#### LÍNEAS DE DATOS
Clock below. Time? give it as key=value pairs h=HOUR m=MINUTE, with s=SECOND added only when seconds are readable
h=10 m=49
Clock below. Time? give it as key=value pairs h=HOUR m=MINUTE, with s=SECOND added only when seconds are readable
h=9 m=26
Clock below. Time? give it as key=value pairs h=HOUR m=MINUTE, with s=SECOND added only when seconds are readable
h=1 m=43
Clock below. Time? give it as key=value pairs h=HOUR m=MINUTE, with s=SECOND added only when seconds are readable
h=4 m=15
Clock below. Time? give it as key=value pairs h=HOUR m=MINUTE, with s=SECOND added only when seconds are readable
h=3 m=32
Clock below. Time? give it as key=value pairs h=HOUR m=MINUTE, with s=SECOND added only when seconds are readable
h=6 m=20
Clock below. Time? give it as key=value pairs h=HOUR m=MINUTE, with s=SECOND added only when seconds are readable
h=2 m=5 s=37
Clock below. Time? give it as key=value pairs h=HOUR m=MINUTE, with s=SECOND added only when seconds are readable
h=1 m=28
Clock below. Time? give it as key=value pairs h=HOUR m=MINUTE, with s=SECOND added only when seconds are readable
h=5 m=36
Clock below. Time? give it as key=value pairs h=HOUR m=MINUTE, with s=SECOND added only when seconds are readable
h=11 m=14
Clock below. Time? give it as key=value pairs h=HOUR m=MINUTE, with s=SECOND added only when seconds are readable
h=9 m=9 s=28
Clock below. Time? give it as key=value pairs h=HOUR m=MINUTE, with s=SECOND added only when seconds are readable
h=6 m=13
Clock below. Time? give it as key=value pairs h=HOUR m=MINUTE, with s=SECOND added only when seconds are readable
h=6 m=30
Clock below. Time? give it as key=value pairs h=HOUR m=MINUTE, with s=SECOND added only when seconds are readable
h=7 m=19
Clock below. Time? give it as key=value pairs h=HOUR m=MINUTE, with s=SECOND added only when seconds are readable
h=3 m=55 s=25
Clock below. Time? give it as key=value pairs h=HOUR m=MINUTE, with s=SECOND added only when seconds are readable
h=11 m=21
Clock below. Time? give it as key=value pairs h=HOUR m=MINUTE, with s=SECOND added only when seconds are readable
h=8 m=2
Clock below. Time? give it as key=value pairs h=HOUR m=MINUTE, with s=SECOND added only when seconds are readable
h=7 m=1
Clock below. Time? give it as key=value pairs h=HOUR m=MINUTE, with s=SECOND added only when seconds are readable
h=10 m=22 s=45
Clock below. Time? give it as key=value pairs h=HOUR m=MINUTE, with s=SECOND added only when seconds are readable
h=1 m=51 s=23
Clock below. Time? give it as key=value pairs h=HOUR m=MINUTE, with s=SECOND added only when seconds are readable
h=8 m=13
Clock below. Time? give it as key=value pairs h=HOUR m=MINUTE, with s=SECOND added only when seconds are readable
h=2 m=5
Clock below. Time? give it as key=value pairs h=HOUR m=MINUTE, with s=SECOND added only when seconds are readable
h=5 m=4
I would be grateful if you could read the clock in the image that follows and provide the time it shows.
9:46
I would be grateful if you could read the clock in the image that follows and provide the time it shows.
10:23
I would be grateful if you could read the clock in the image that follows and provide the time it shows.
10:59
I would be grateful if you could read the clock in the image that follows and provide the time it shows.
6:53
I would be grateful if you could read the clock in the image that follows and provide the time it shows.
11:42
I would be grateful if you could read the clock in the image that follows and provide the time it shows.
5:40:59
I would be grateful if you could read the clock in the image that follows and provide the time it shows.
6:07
########
- **PROBLEMA A RESOLVER**
Reescribe todos los registros de arriba como una tabla Markdown con las columnas «Núm» y «Línea», con el número de fila en la primera y el texto de cada línea en la segunda. Deja fuera las líneas en blanco.

- **RESULTADO DE LA TAREA**
| Núm | Línea |
|---|---|
| 1 | Clock below. Time? give it as key=value pairs h=HOUR m=MINUTE, with s=SECOND added only when seconds are readable |
| 2 | h=10 m=49 |
| 3 | Clock below. Time? give it as key=value pairs h=HOUR m=MINUTE, with s=SECOND added only when seconds are readable |
| 4 | h=9 m=26 |
| 5 | Clock below. Time? give it as key=value pairs h=HOUR m=MINUTE, with s=SECOND added only when seconds are readable |
| 6 | h=1 m=43 |
| 7 | Clock below. Time? give it as key=value pairs h=HOUR m=MINUTE, with s=SECOND added only when seconds are readable |
| 8 | h=4 m=15 |
| 9 | Clock below. Time? give it as key=value pairs h=HOUR m=MINUTE, with s=SECOND added only when seconds are readable |
| 10 | h=3 m=32 |
| 11 | Clock below. Time? give it as key=value pairs h=HOUR m=MINUTE, with s=SECOND added only when seconds are readable |
| 12 | h=6 m=20 |
| 13 | Clock below. Time? give it as key=value pairs h=HOUR m=MINUTE, with s=SECOND added only when seconds are readable |
| 14 | h=2 m=5 s=37 |
| 15 | Clock below. Time? give it as key=value pairs h=HOUR m=MINUTE, with s=SECOND added only when seconds are readable |
| 16 | h=1 m=28 |
| 17 | Clock below. Time? give it as key=value pairs h=HOUR m=MINUTE, with s=SECOND added only when seconds are readable |
| 18 | h=5 m=36 |
| 19 | Clock below. Time? give it as key=value pairs h=HOUR m=MINUTE, with s=SECOND added only when seconds are readable |
| 20 | h=11 m=14 |
| 21 | Clock below. Time? give it as key=value pairs h=HOUR m=MINUTE, with s=SECOND added only when seconds are readable |
| 22 | h=9 m=9 s=28 |
| 23 | Clock below. Time? give it as key=value pairs h=HOUR m=MINUTE, with s=SECOND added only when seconds are readable |
| 24 | h=6 m=13 |
| 25 | Clock below. Time? give it as key=value pairs h=HOUR m=MINUTE, with s=SECOND added only when seconds are readable |
| 26 | h=6 m=30 |
| 27 | Clock below. Time? give it as key=value pairs h=HOUR m=MINUTE, with s=SECOND added only when seconds are readable |
| 28 | h=7 m=19 |
| 29 | Clock below. Time? give it as key=value pairs h=HOUR m=MINUTE, with s=SECOND added only when seconds are readable |
| 30 | h=3 m=55 s=25 |
| 31 | Clock below. Time? give it as key=value pairs h=HOUR m=MINUTE, with s=SECOND added only when seconds are readable |
| 32 | h=11 m=21 |
| 33 | Clock below. Time? give it as key=value pairs h=HOUR m=MINUTE, with s=SECOND added only when seconds are readable |
| 34 | h=8 m=2 |
| 35 | Clock below. Time? give it as key=value pairs h=HOUR m=MINUTE, with s=SECOND added only when seconds are readable |
| 36 | h=7 m=1 |
| 37 | Clock below. Time? give it as key=value pairs h=HOUR m=MINUTE, with s=SECOND added only when seconds are readable |
| 38 | h=10 m=22 s=45 |
| 39 | Clock below. Time? give it as key=value pairs h=HOUR m=MINUTE, with s=SECOND added only when seconds are readable |
| 40 | h=1 m=51 s=23 |
| 41 | Clock below. Time? give it as key=value pairs h=HOUR m=MINUTE, with s=SECOND added only when seconds are readable |
| 42 | h=8 m=13 |
| 43 | Clock below. Time? give it as key=value pairs h=HOUR m=MINUTE, with s=SECOND added only when seconds are readable |
| 44 | h=2 m=5 |
| 45 | Clock below. Time? give it as key=value pairs h=HOUR m=MINUTE, with s=SECOND added only when seconds are readable |
| 46 | h=5 m=4 |
| 47 | I would be grateful if you could read the clock in the image that follows and provide the time it shows. |
| 48 | 9:46 |
| 49 | I would be grateful if you could read the clock in the image that follows and provide the time it shows. |
| 50 | 10:23 |
| 51 | I would be grateful if you could read the clock in the image that follows and provide the time it shows. |
| 52 | 10:59 |
| 53 | I would be grateful if you could read the clock in the image that follows and provide the time it shows. |
| 54 | 6:53 |
| 55 | I would be grateful if you could read the clock in the image that follows and provide the time it shows. |
| 56 | 11:42 |
| 57 | I would be grateful if you could read the clock in the image that follows and provide the time it shows. |
| 58 | 5:40:59 |
| 59 | I would be grateful if you could read the clock in the image that follows and provide the time it shows. |
| 60 | 6:07 |